The compiler flags I ended up using can be found in the web target of src/Makefile: https://github.com/johnlees/pp-sketchlib/blob/master/src/Makefile#L51-L69
React
Integrating the WASM into a create react app was also tricky. We needed to do the following:
- Store your wasm and js from emscripten in the static/ folder.
- Run the WASM in a web worker, so the page doesn’t hang while it’s computing.
- Add a line to turn off ES-lint on the emscripten JS (I did this as part of the make step).
- You can access user files via module.FS, for example to mount a file:
(this will only give access to files that have gone through the ‘upload’ interface of the browser for security, but mounting them allows them to be read by programs running in the browser)module.FS.mount(module.FS.filesystems.WORKERFS, { files: \[f\] }, '/working');
The filesystem was the most difficult part to work out here!
Deployment
This was also mostly new to me. I chose to use Azure to run all of this, and used github actions to automate the deployment when there is new code.
A difficulty is that the python backend runs in a (fairly complex) environment which I normally manage using conda, and requires access to files which are multiple Gb in size. The ‘python app’ deployment is a non-starter, but running a container (App service) and mounting separate storage (Blob storage) did the job.
- I was able to package everything in a conda environment withing docker by following this excellent example.
- ssh was not trivial to set up, but is worth doing as it makes exploring errors a lot easier. Launch the sshd in your entrypoint.sh
- Set up a default route in flask that you can check with curl/your browser to check the app is running.
- Ports: expose a port in the dockerfile (say 8000); add this as WEBSITES_PORT in the application settings; bind loopback in the gunicorn call (-b 0.0.0.0:8000)
- Follow these tips, setting the tmp file to shared memory space, and increasing the number of workers.
- Note also that /dev/shm is currently restricted to 64Mb in azure docker instances, so don’t get too excited about using it.
- dockerhub was easy to get going with for testing, I moved to azure container registry later once everything else was working.
- Tag your images with ’latest’ or the version. If you make one for every commit you’ll soon run out of space.

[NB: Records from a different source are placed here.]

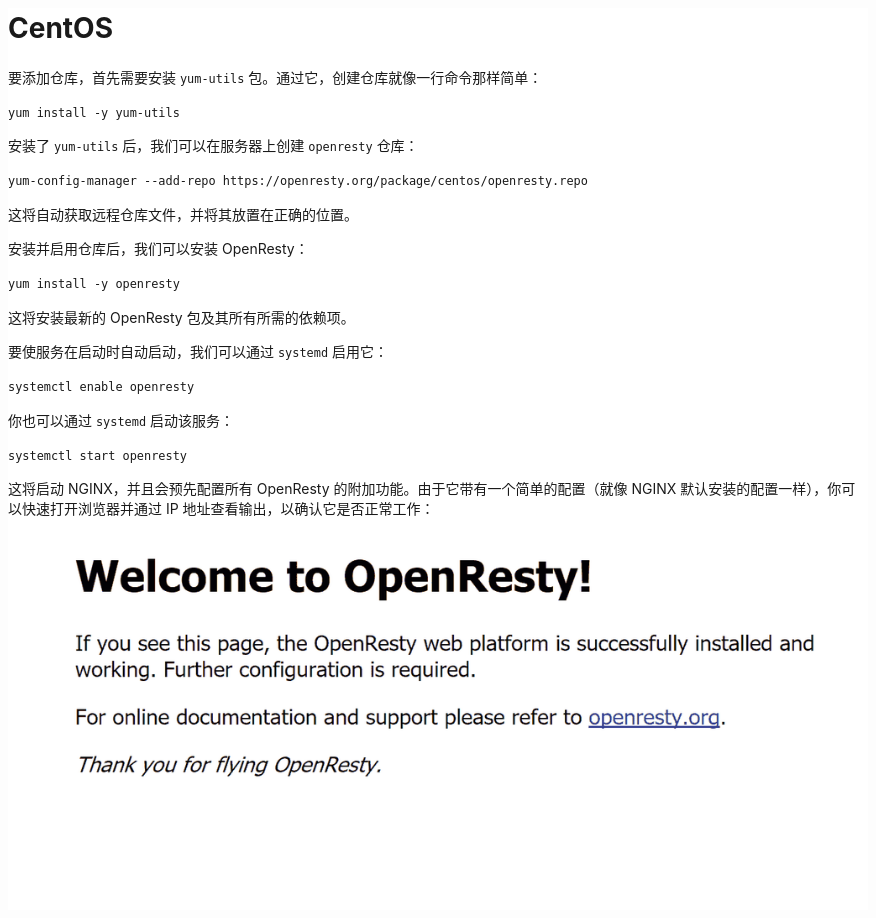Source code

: # CentOS

要添加仓库，首先需要安装 `yum-utils` 包。通过它，创建仓库就像一行命令那样简单：

```
yum install -y yum-utils  
```

安装了 `yum-utils` 后，我们可以在服务器上创建 `openresty` 仓库：

```
yum-config-manager --add-repo https://openresty.org/package/centos/openresty.repo  
```

这将自动获取远程仓库文件，并将其放置在正确的位置。

安装并启用仓库后，我们可以安装 OpenResty：

```
yum install -y openresty  
```

这将安装最新的 OpenResty 包及其所有所需的依赖项。

要使服务在启动时自动启动，我们可以通过 `systemd` 启用它：

```
systemctl enable openresty  
```

你也可以通过 `systemd` 启动该服务：

```
systemctl start openresty  
```

这将启动 NGINX，并且会预先配置所有 OpenResty 的附加功能。由于它带有一个简单的配置（就像 NGINX 默认安装的配置一样），你可以快速打开浏览器并通过 IP 地址查看输出，以确认它是否正常工作：

![](img/58cbc56d-aff3-4944-8ba8-4b876af7d1d1.png)
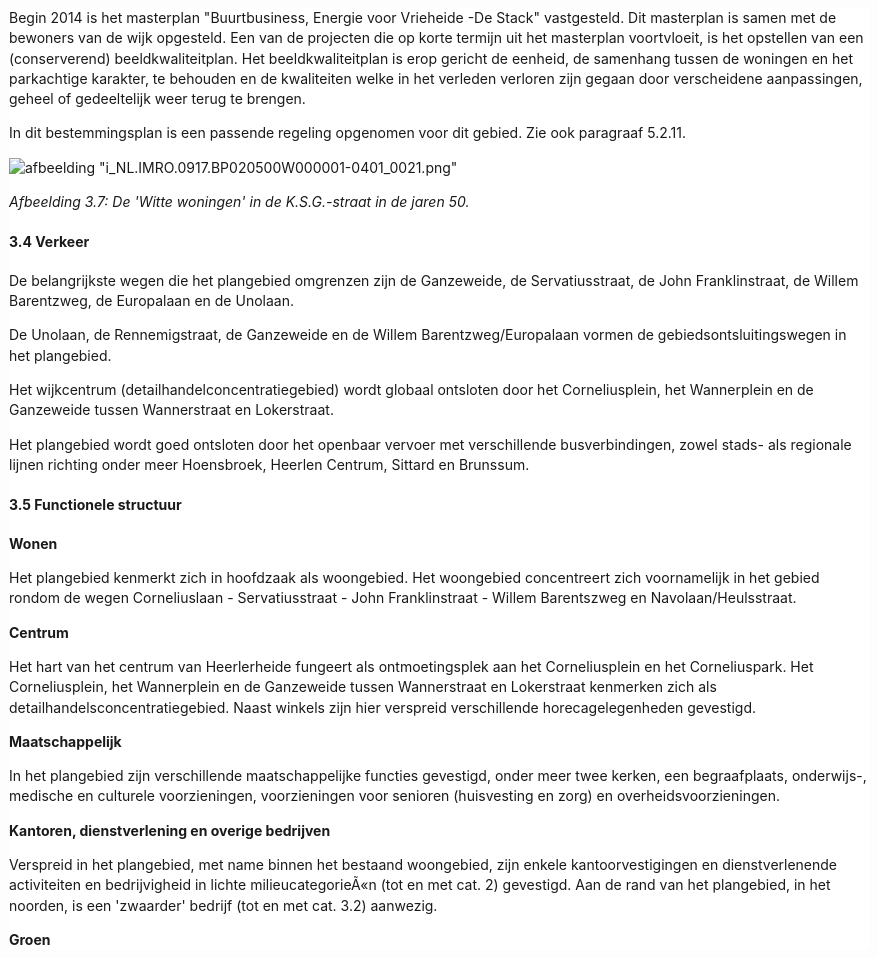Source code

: Begin 2014 is het masterplan "Buurtbusiness, Energie voor Vrieheide \-De Stack" vastgesteld. Dit masterplan is samen met de bewoners van de wijk opgesteld. Een van de projecten die op korte termijn uit het masterplan voortvloeit, is het opstellen van een (conserverend) beeldkwaliteitplan. Het beeldkwaliteitplan is erop gericht de eenheid, de samenhang tussen de woningen en het parkachtige karakter, te behouden en de kwaliteiten welke in het verleden verloren zijn gegaan door verscheidene aanpassingen, geheel of gedeeltelijk weer terug te brengen.

In dit bestemmingsplan is een passende regeling opgenomen voor dit gebied. Zie ook paragraaf 5\.2\.11.

![afbeelding "i_NL.IMRO.0917.BP020500W000001-0401_0021.png"](i_NL.IMRO.0917.BP020500W000001-0401_0021.png)

*Afbeelding 3\.7: De 'Witte woningen' in de K.S.G.\-straat in de jaren 50\.*

#### 3\.4 Verkeer

De belangrijkste wegen die het plangebied omgrenzen zijn de Ganzeweide, de Servatiusstraat, de John Franklinstraat, de Willem Barentzweg, de Europalaan en de Unolaan.

De Unolaan, de Rennemigstraat, de Ganzeweide en de Willem Barentzweg/Europalaan vormen de gebiedsontsluitingswegen in het plangebied.

Het wijkcentrum (detailhandelconcentratiegebied) wordt globaal ontsloten door het Corneliusplein, het Wannerplein en de Ganzeweide tussen Wannerstraat en Lokerstraat.

Het plangebied wordt goed ontsloten door het openbaar vervoer met verschillende busverbindingen, zowel stads\- als regionale lijnen richting onder meer Hoensbroek, Heerlen Centrum, Sittard en Brunssum.

#### 3\.5 Functionele structuur

**Wonen**

Het plangebied kenmerkt zich in hoofdzaak als woongebied. Het woongebied concentreert zich voornamelijk in het gebied rondom de wegen Corneliuslaan \- Servatiusstraat \- John Franklinstraat \- Willem Barentszweg en Navolaan/Heulsstraat.

**Centrum**

Het hart van het centrum van Heerlerheide fungeert als ontmoetingsplek aan het Corneliusplein en het Corneliuspark. Het Corneliusplein, het Wannerplein en de Ganzeweide tussen Wannerstraat en Lokerstraat kenmerken zich als detailhandelsconcentratiegebied. Naast winkels zijn hier verspreid verschillende horecagelegenheden gevestigd.

**Maatschappelijk**

In het plangebied zijn verschillende maatschappelijke functies gevestigd, onder meer twee kerken, een begraafplaats, onderwijs\-, medische en culturele voorzieningen, voorzieningen voor senioren (huisvesting en zorg) en overheidsvoorzieningen.

**Kantoren, dienstverlening en overige bedrijven**

Verspreid in het plangebied, met name binnen het bestaand woongebied, zijn enkele kantoorvestigingen en dienstverlenende activiteiten en bedrijvigheid in lichte milieucategorieÃ«n (tot en met cat. 2\) gevestigd. Aan de rand van het plangebied, in het noorden, is een 'zwaarder' bedrijf (tot en met cat. 3\.2\) aanwezig.

**Groen**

- Try not to write to the azure shared storage; copy it to the VM on app start if possible.
- You may wish to combine routes into a single request – this reduces latency/overheads.
- shutil function calls may not work on azure (they raise a signal which should be ignored).
- Set up continuous deployment in azure - with dockerhub there is a webhook you can copy across, with azure it is automatic.
- Scale up your azure instance once you’re done testing.
You may find my final dockerfile (and friends) and github actions setup useful. They can be found in the docker/ and .github/workflows subdirectories.
Summary
Although an initial port of C++ code to WASM was relatively easy, I underestimated the amount of engineering required to optimise it, and wire everything up in a way that could be deployed. The first time doing a cloud-based deployment will be difficult, but then it gets a lot easier once you’ve got your head around it.
Particular thanks go to Daniel Anderson who did most of the heavy-lifting with the front-end and testing, and suffered through some tough times with the emscripten file system modules!